Le 9 novembre 2010, le RESF 05 organisait une mobilisation pour permettre le mariage de Farid (en situation irrégulière) et Cyndie avant que ce dernier ne retourne dans son pays d’origine. La mobilisation a été à la hauteur de cet acte : plus de cinquante personnes, militants et simples citoyens, ont répondu présents, et Joël Brochier n’était qu’un parmi ceux-là.

Cette action de RESF 05, soutenue par de nombreux syndicats, associations et partis politiques, a permis de mettre en échec cette politique de rafles et de chasse à l’étranger qui bafoue les droits de l’homme : le mariage a pu avoir lieu.

Ce vendredi 4 mars, quatre mois plus tard, Joël Brochier, syndicaliste et militant du RESF des Hautes-Alpes, ainsi que le grand-père de la mariée, étaient convoqués à la brigade de gendarmerie de Gap pour être auditionnés dans une enquête préliminaire pour « outrages, menaces et violences à agents de la force publique ».

Face à ce nouveau cas de répression de militants du mouvement social, Sud éducation apporte son soutien à Joël Brochier et exige l’abandon de toute poursuite à son égard comme à l’égard du parent de la mariée.
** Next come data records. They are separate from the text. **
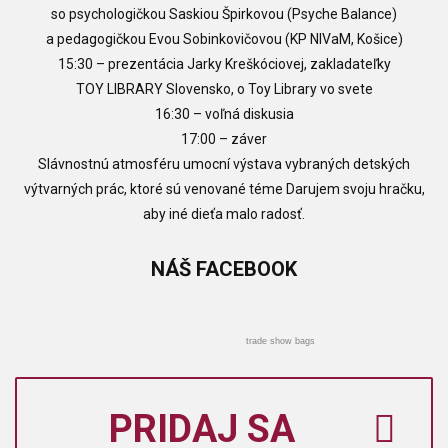
so psychologičkou Saskiou Špirkovou (Psyche Balance)
a pedagogičkou Evou Sobinkovičovou (KP NIVaM, Košice)
15:30 – prezentácia Jarky Kreškóciovej, zakladateľky
TOY LIBRARY Slovensko, o Toy Library vo svete
16:30 – voľná diskusia
17:00 – záver
Slávnostnú atmosféru umocní výstava vybraných detských
výtvarných prác, ktoré sú venované téme Darujem svoju hračku,
aby iné dieťa malo radosť.
NÁŠ
FACEBOOK
trade show bags
PRIDAJ SA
Sud éducation 05 s’associe pleinement à l’appel de l’ensemble des organisations syndicales, politiques et associatives engagées dans le RESF afin de créer un collectif de défense.

De plus, Joël Brochier, opposé à tout fichage à caractère massif de la population (base élève, sconet, etc.), a refusé le prélèvement ADN, ce qui le met sous le coup d’un nouveau délit puni par un maximum de 15.000€ d’amende et un an d’emprisonnement.
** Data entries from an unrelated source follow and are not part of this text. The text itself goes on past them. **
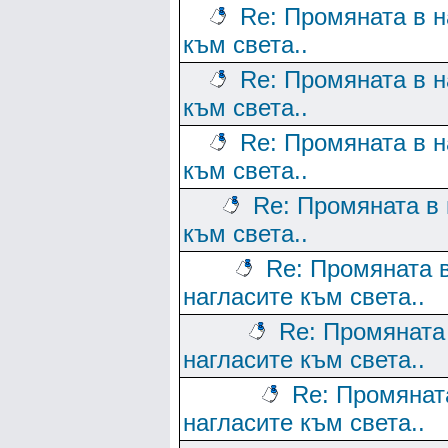
Re: Промяната в н
към света..
Re: Промяната в н
към света..
Re: Промяната в н
към света..
Re: Промяната в 
към света..
Re: Промяната 
нагласите към света..
Re: Промяната
нагласите към света..
Re: Промянат
нагласите към света..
Sud éducation appelle l’ensemble des collègues à :
- signer la pétition de soutien qui sera prochainement en ligne,
- participer activement à ce collectif, qui se réunira très prochainement,
- faire connaître ces initiatives.

Il s’agit de dénoncer avec force la criminalisation de la solidarité et la répression grandissante qui s’abat sur les militants qui refusent ces politiques antisociales et xénophobes.